» Problem statement
Return the data verbatim, without pictures.

##### Material for this exercise

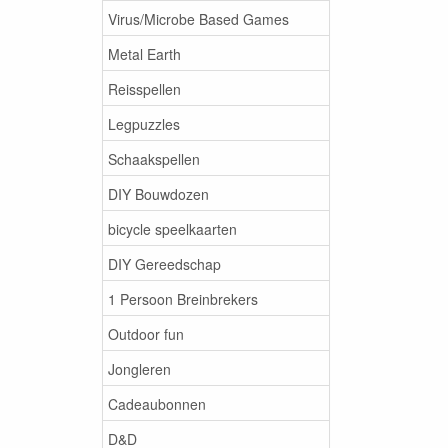
Virus/Microbe Based Games
Metal Earth
Reisspellen
Legpuzzles
Schaakspellen
DIY Bouwdozen
bicycle speelkaarten
DIY Gereedschap
1 Persoon Breinbrekers
Outdoor fun
Jongleren
Cadeaubonnen
D&D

##########

» Exercise output
Virus/Microbe Based Games
Metal Earth
Reisspellen
Legpuzzles
Schaakspellen
DIY Bouwdozen
bicycle speelkaarten
DIY Gereedschap
1 Persoon Breinbrekers
Outdoor fun
Jongleren
Cadeaubonnen
D&D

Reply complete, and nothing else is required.